Corporate governance infighting won’t have fatal impact on Luckin: analyst
Published: Jan 07, 2021 10:43 PM

Photo shows a Luckin Coffee shop in Shanghai, east China. Photo: Xinhua

Luckin Coffee, the once-shining Chinese coffee chain that has been tainted by an accounting scandal, is embroiled in corporate governance infighting, with mounting confusion over an internal petition to remove chairman and CEO Guo Jinyi.

The situation is unlikely to have a fatal impact on Luckin's operations, an industry analyst said. 

A letter signed by dozens of Luckin executives circulated on Chinese social media on Wednesday, claiming that the company is on the brink of collapse due to Guo's incompetence and requesting the board of directors and major shareholders to remove Guo from his posts immediately and appoint new management to protect the interests of employees, consumers and investors, media reports said. 

The letter listed multiple suspected wrongdoings by Guo, including corruption and abuse of power, and it called for the establishment of a special committee or independent investigation team to be attended by staff representatives for a corruption probe into Guo.

The removal petition is authentic, domestic news site reported on Thursday, citing a company confirmation.

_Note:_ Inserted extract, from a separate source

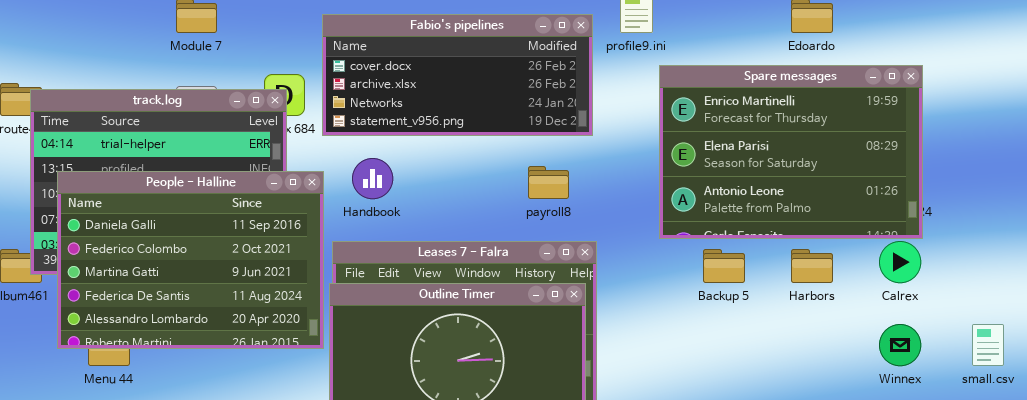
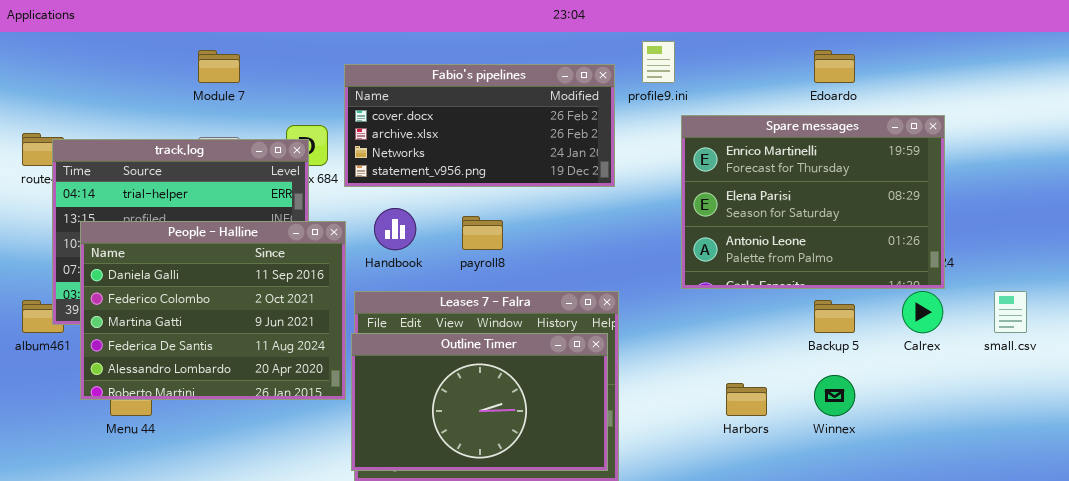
payroll8: [528,166,569,199] -> [462,216,503,250], moved
Backup 5: [703,249,745,283] -> [814,300,855,333], moved
Harbors: [791,249,833,283] -> [726,383,767,416], moved
Winnex: [879,324,921,366] -> [814,375,855,416], moved
small.csv: [972,324,1004,366] -> [994,291,1027,333], moved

In a statement forwarded to the Global Times late Thursday, Luckin's board of directors said it received a letter on Monday from certain staffers containing allegations against Guo and "immediately formed an independent committee ... to conduct an investigation into the claims and the circumstances of the letter" 

Guo has denied the allegations in the letter, according to the statement which noted that the company "remains focused on growing its core coffee business and is committed to its long-term growth targets."

In an internal letter to all employees on Wednesday, Guo said that former chairman Charles Lu Zhengyao and former CEO Jenny Qian Zhiya organized and presided over the drafting of the letter, and some employees who were kept in the dark were coerced into signing the letter, according to media reports. 

Guo claimed he had filed a request with the board of directors to set up a task force to start a probe into the incident, media reported. 

There has been skepticism about Luckin's operational approach since it was hit by the accounting scandal in April 2020, said Zhang Yi, CEO and chief analyst at consultancy iiMedia Research, noting that the company's performance shows it is meeting Chinese consumers' needs.

Over 60 percent of Luckin's nearly 3,900 self-operated stores were profitable on an individual level in November 2020, according to a statement on the company's website. 

The internal management conflicts will inevitably slow Luckin's expansion, but the possible management reshuffle is unlikely to have any fatal consequences, Zhang told the Global Times on Thursday. 

The chain was founded in 2017 and quickly rose to prominence with its ambitious expansion across China. It pulled off an IPO in the US in May 2019. 

It announced plans to delist from NASDAQ in June 2020 following fraud allegations, and it revealed in December it had reached a settlement with the US Securities and Exchange Commission to pay a $180 million penalty to settle the fraud charges.